Jermaine Jackson was a tenant of a landlord facing foreclosure.

TMZ.com is reporting that Jermaine Jackson has been renting a home that is now in foreclosure. During the past two years many tenants have faced the same dilemma as Jackson. Through no fault of their own they are facing losing their place of residence. They may have faithfully been paying their rent in full and on time, but their landlord has not done the same with the property's mortgage.

Unlike the landlord, the tenant is the person facing the prospect of being homeless. So what does a tenant in this position do? According to Nolo.com, "Federal legislation signed in May 2009 gives important rights to tenants whose landlords have lost their properties through foreclosure."
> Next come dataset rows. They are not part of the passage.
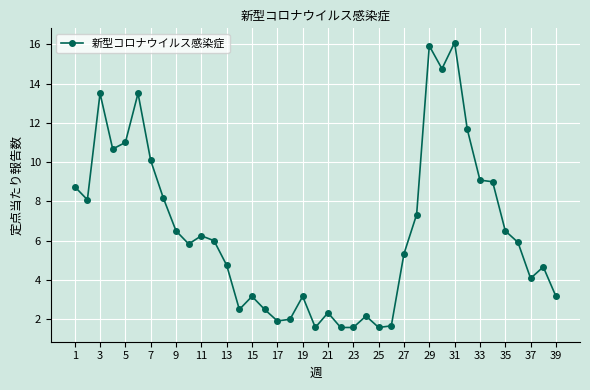

What is the value of the 39th point from the left?

3.2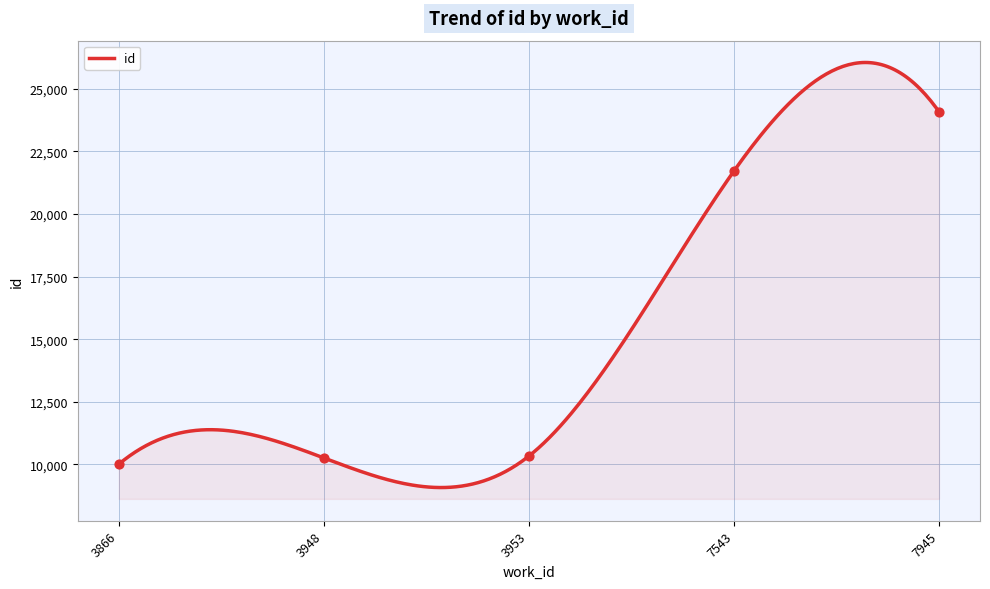

Approximately how many times larger is the value at 3953 compared to 3866?

1.0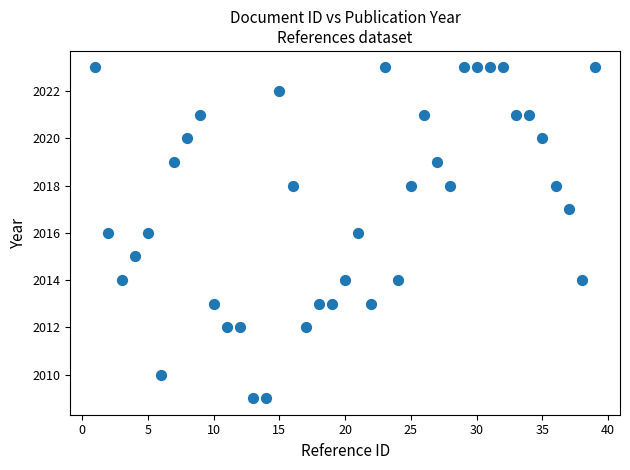

What is the range of Y values (max minus min)?

14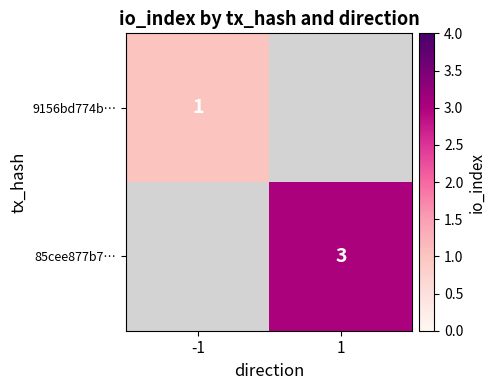

Is the value of 85cee877b7… at 1 greater than the value of 9156bd774b… at -1?

Yes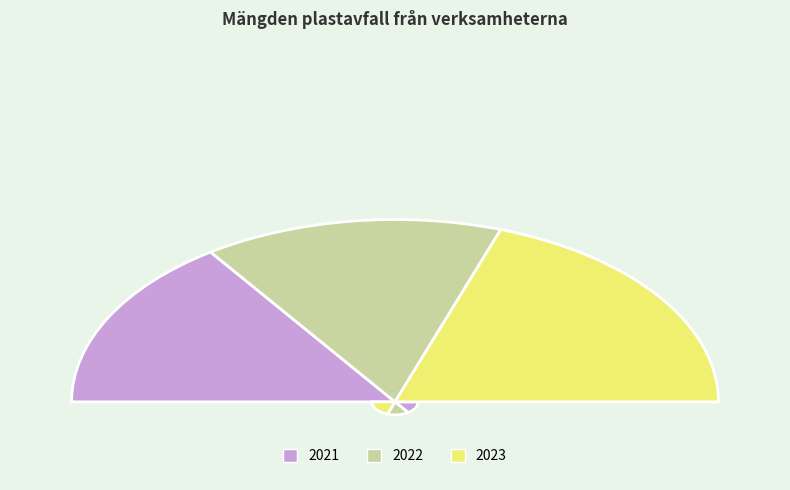

Is it true that 2023 is 51% of the pie?

False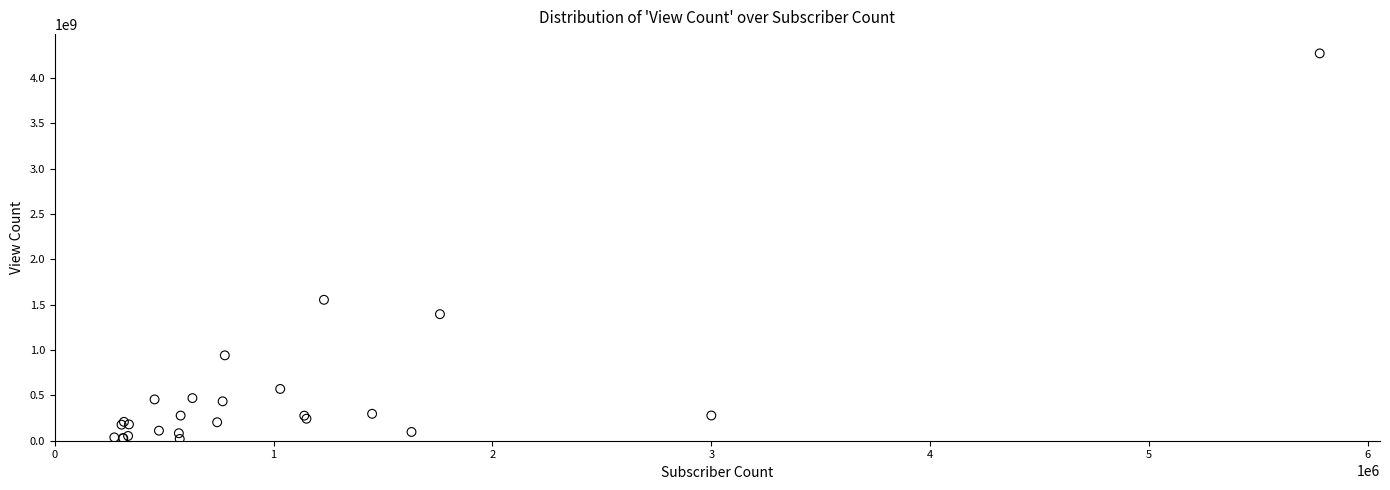

What Y value in the scatter plot is closest to 2145535755?

1553836718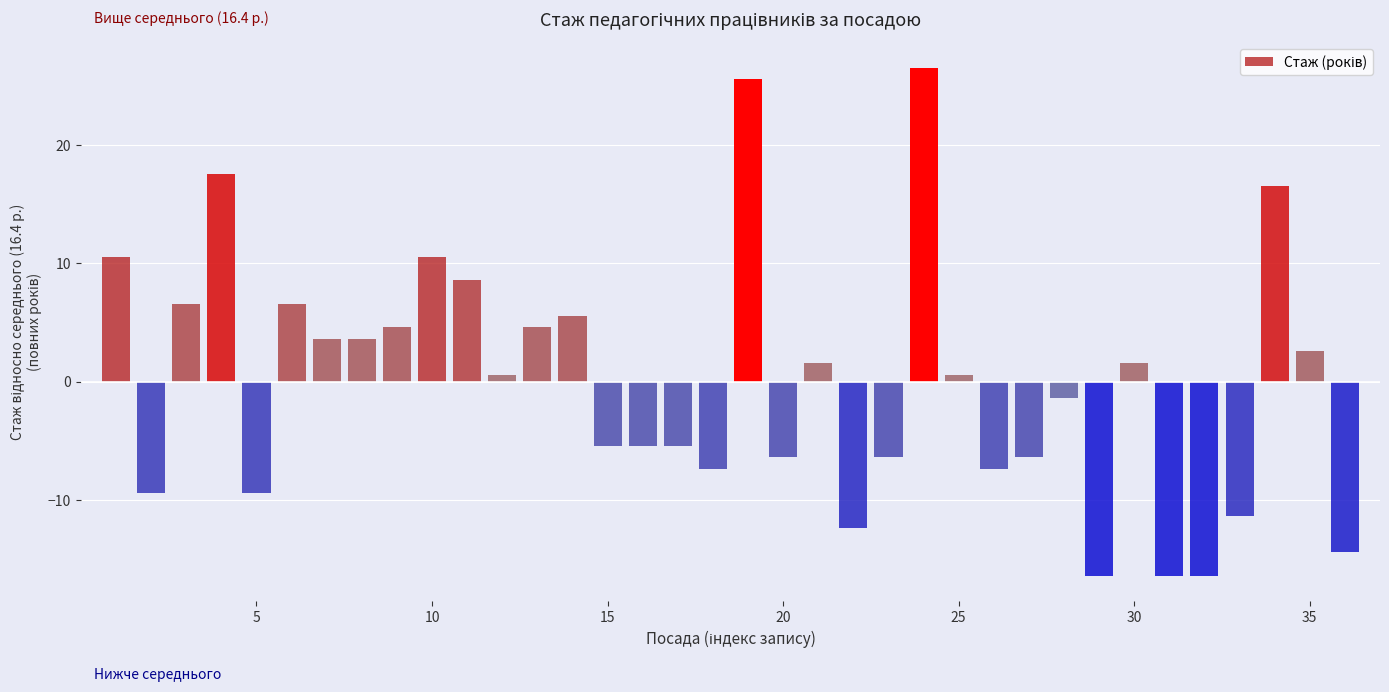

What is the value of the 17th bar from the left?

-5.4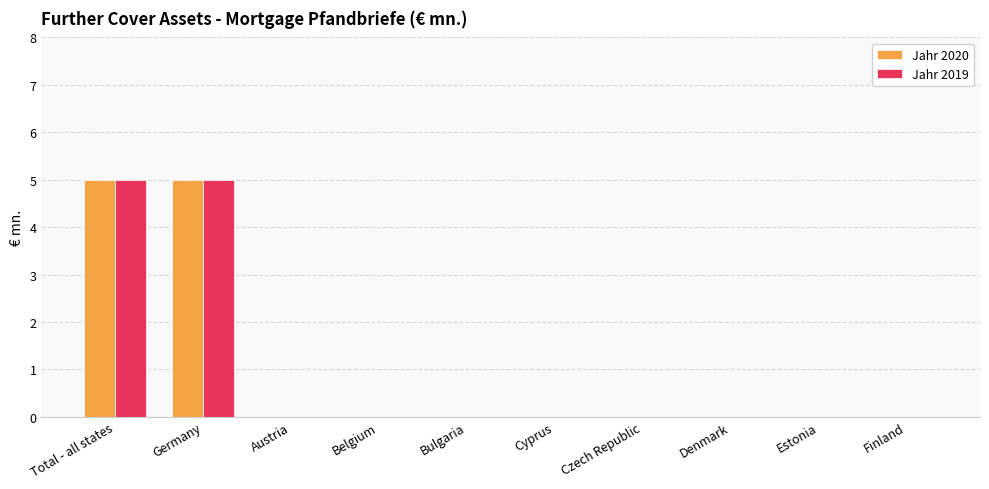

What is the maximum value shown in the chart?

5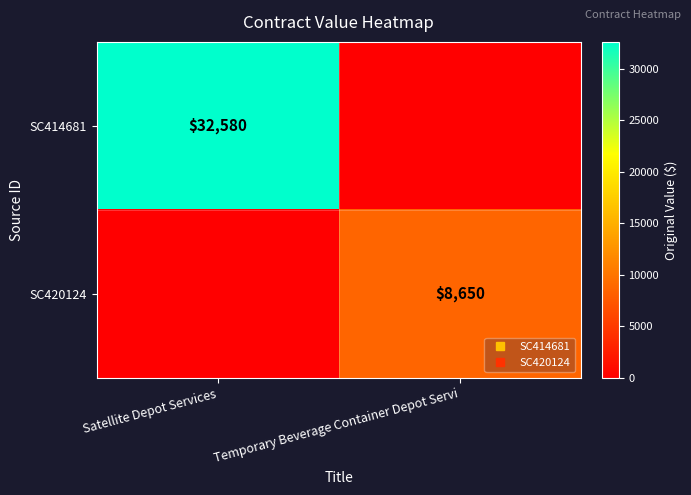

How many SC420124 values are between 0 and 8650?

2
Here are two important things to know posted on Nolo.com:

What Can a Foreclosed-Upon Tenant Do?
Thanks to the 2009 federal legislation, most tenants with leases will keep their leases, and month-to-month tenants will have at least 90 days to relocate. Tenants with leases have no legal recourse against their former landlords, because they are in the same position vis a vis the new owner as they were with the old: The lease survives and ends as it would had there been no foreclosure. Similarly, month-to-month tenants always know that they can be terminated with proper notice, and 90 days is longer than any state's termination period.

However, a lease-holding tenant whose rental has been bought by a buyer who wants to move in to the property ends up less fortunate than before the foreclosure -- he may lose his lease with 90 days' notice, a result that probably would not have happened had the owner simply sold the property to a buyer who intended to occupy the property. (Normally, the new owner has to wait until the lease ends, absent a lease clause providing for termination upon sale, though such clauses may not be legal in all situations.)
 

Renters in Foreclosed Properties No Longer Lose Their Leases
Before May 20, 2009, most renters lost their leases upon foreclosure. The rule in most states was that if the mortgage was recorded before the lease was signed, a foreclosure wiped out the lease (this rule is known as "first in time, first in right"). Because most leases last no longer than a year, it was all too common for the mortgage to predate the lease and destroy it upon foreclosure.

These rules changed dramatically on May 20, 2009, when President Obama signed the "Protecting Tenants at Foreclosure Act of 2009." This legislation provided that leases would survive a foreclosure -- meaning the tenant could stay at least until the end of the lease, and that month-to-month tenants would be entitled to 90 days' notice before having to move out (this notice period is longer than any state's non-foreclosure notice period, a real boon to tenants).

An exception was carved out for the buyer who intends to live on the property -- this buyer may terminate a lease with 90 days' notice. Importantly, the law provides that any state legislation that is more generous to tenants will not be preempted by the federal law. These protections apply to Section 8 tenants, too.